Até mesmo os EUA, que desde 2014 impõem sanções
contra a economia da Venezuela, decidiram alterar o curso de algumas diretrizes
diplomáticas e fizeram acenos à Caracas que resultaram em alívios no bloqueio
contra a indústria petroleira, acordos migratórios e a soltura de aliados do
governo venezuelano que estavam presos.
"Os acordos significam muito, porque eles
possuem camadas visíveis e outras invisíveis", opina Edgardo Lander,
sociólogo venezuelano e professor emérito da Universidade Central da Venezuela
(UCV). Em entrevista ao Brasil de Fato, o pesquisador afirma que,
no caso das relações com os EUA, o retorno de empresas
estrangeiras ao negócio do petróleo são pontos concretos, mas existem
"movimentações importantes".
"Eu acredito que isso se deu por iniciativas
dos EUA que estão ligadas a dois aspectos: primeiro a guerra na Ucrânia, que
alterou a visão sobre o mercado petroleiro global, pois eles querem garantir
que a Europa se desprenda das fontes energéticas russas. Além disso, há
interesse em explorar reservas territorialmente próximas, ou seja, no
continente americano. No entanto, com a deterioração da indústria petroleira e
com a falta de investimentos, não é possível aumentar muito a produção da
Venezuela a curto prazo, pois os EUA bloquearam completamente o setor",
disse.
O interesse estadunidense em voltar a fazer
negócios com Caracas começou a ser aventado ainda no ano passado, quando o
presidente Joe Biden enviou uma delegação oficial em duas ocasiões para se
reunir diretamente com o governo de Nicolás Maduro. Já em 2023, Washington
esperou que chavistas e opositores assinassem um acordo eleitoral em
Barbados para suspender as sanções que mantinham a estatal petroleira
venezuelana, a PDVSA, praticamente impedida de fazer negócios no exterior.

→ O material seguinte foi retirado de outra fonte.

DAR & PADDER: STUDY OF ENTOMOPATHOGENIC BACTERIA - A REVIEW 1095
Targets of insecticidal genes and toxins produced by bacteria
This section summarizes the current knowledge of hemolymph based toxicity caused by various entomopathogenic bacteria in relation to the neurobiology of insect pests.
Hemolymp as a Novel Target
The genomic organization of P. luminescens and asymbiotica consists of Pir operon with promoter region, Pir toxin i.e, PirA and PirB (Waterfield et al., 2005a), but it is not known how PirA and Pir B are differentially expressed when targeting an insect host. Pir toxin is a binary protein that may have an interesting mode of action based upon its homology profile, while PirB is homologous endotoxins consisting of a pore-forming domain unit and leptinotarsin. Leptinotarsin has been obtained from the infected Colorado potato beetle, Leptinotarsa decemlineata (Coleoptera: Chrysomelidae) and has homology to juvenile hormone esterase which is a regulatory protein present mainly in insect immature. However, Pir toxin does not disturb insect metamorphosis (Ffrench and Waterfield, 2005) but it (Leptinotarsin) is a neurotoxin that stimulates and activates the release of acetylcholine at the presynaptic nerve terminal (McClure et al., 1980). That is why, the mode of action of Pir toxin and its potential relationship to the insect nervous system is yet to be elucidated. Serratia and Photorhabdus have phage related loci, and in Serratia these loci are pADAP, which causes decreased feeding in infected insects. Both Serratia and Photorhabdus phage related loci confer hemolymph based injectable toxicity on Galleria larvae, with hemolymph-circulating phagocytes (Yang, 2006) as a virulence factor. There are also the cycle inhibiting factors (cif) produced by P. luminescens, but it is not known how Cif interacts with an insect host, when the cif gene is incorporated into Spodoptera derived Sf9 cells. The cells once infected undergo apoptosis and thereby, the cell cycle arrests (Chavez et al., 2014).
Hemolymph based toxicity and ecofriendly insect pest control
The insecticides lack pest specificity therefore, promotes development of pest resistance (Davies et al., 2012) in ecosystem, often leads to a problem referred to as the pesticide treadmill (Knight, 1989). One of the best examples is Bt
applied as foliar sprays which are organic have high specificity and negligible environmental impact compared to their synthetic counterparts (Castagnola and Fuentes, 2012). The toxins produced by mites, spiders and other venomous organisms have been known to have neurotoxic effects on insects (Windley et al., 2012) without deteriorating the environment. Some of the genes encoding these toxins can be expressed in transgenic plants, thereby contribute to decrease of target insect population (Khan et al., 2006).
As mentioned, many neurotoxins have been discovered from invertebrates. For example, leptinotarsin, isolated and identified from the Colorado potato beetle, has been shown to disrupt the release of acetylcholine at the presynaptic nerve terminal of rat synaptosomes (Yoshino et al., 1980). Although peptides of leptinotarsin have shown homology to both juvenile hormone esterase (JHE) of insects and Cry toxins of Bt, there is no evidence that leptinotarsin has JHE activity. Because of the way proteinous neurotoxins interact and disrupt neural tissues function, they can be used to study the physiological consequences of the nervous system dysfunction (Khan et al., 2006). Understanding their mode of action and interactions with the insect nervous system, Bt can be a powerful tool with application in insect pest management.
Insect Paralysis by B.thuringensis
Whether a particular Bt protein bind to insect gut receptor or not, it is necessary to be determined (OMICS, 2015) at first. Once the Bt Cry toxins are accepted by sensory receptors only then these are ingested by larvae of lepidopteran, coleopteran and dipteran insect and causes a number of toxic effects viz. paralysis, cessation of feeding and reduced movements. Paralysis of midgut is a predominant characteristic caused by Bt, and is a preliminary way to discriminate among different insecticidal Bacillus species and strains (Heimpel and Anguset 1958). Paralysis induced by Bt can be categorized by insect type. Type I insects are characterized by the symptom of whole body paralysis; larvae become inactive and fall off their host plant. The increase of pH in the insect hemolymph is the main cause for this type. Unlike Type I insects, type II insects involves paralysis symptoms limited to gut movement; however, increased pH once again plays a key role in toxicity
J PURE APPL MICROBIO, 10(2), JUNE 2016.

Em dezembro, após uma troca de prisioneiros entre
EUA e Venezuela, que terminou com a libertação do empresário Alex
Saab e de dez cidadãos estadunidenses, se tornou público um processo de
diálogo entre ambos os países que vem sendo mediado pelo governo do Catar.
Por conta de todos esses contatos, diretos e
mediados, Lander acredita que "a Venezuela vai ser um tema muito central
nas eleições presidenciais dos Estados Unidos de 2024". Na visão do
professor, petróleo e migração serão os pontos principais e, por esse motivo,
além de aliviar sanções energéticas Washington também liberou a extradição
direta de venezuelanos para o país de origem, algo proibido até setembro deste
ano.
Ainda de acordo com Lander, há um "consenso
petroleiro" sendo formado em torno da economia venezuelana que é
construído não apenas no exterior, mas também entre os atores internos. "O
governo e a oposição de direita estão de acordo que a Venezuela é um país
petroleiro e que a única maneira de sair da crise econômica é com a produção de
petróleo. Isso parecia uma coisa superada, mas é novamente um consenso
nacional", disse.
·
Oposição, governo e setor privado
A palavra "consenso" também foi utilizada
ao longo do ano por diversos atores políticos e econômicos venezuelanos. Em
repetidas ocasiões, o presidente Nicolás Maduro falou sobre a construção de um
consenso em torno dos apelos a Washington para a eliminação das sanções. O
chamado foi atendido pela principal entidade empresarial do país,
a Fedecamaras.
Em julho, o empresário Adán Celis, que havia
acabado de ser eleito presidente da instituição, se juntou às reivindicações do
governo. "Nenhum país quer estar sancionado, o venezuelano que diz querer
sanções é um louco. Evidentemente, nós pedimos que as sanções sejam eliminadas,
elas não fizeram outra coisa senão empobrecer o país", disse Celis à
época.
A postura do sindicato patronal marcou um
distanciamento, pelo menos discursivo, entre a Fedecamaras e a ala mais radical
da oposição de direita, que foi uma das principais promotoras e defensoras das
sanções econômicas impostas contra a economia venezuelana. Além disso, a
presença do empresário em atividades presidenciais e os contatos diretos entre
ele e Maduro marcaram o início de um clima amistoso entre o governo e o setor
privado após anos de conflitos marcados por apoios a golpes de Estado, por um
lado, e uma política de expropriações, por outro.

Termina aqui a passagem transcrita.